Stored items from a collection:
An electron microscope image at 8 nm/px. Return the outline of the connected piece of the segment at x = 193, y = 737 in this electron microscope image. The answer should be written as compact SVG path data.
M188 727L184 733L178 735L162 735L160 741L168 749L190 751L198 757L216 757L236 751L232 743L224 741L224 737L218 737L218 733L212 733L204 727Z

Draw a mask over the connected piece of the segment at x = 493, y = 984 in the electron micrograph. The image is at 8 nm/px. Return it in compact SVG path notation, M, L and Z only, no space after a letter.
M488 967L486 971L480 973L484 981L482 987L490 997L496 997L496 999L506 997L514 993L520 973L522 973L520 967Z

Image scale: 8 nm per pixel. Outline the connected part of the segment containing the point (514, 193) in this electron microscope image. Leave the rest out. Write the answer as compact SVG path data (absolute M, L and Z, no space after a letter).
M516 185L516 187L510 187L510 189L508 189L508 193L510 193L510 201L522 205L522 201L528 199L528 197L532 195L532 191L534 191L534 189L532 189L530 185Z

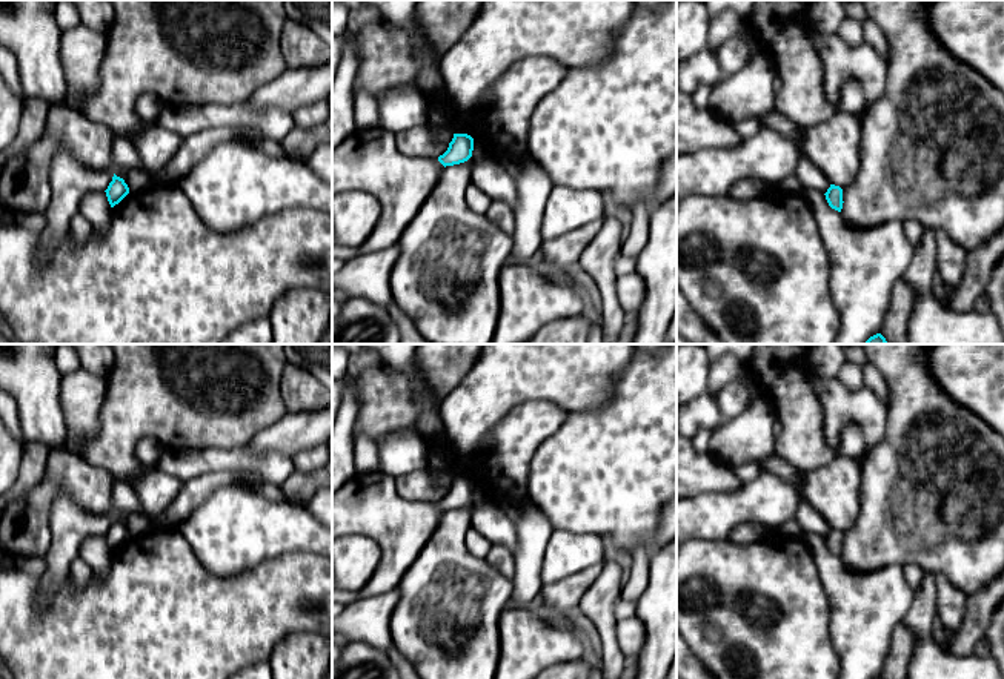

What the exercise asks:
Print every entry exactly; omit the pictures.

Task solution:
An electron microscope image at 8 nm/px. Return the outline of the connected piece of the segment at x = 193, y = 737 in this electron microscope image. The answer should be written as compact SVG path data.
M188 727L184 733L178 735L162 735L160 741L168 749L190 751L198 757L216 757L236 751L232 743L224 741L224 737L218 737L218 733L212 733L204 727Z

Draw a mask over the connected piece of the segment at x = 493, y = 984 in the electron micrograph. The image is at 8 nm/px. Return it in compact SVG path notation, M, L and Z only, no space after a letter.
M488 967L486 971L480 973L484 981L482 987L490 997L496 997L496 999L506 997L514 993L520 973L522 973L520 967Z

Image scale: 8 nm per pixel. Outline the connected part of the segment containing the point (514, 193) in this electron microscope image. Leave the rest out. Write the answer as compact SVG path data (absolute M, L and Z, no space after a letter).
M516 185L516 187L510 187L510 189L508 189L508 193L510 193L510 201L522 205L522 201L528 199L528 197L532 195L532 191L534 191L534 189L532 189L530 185Z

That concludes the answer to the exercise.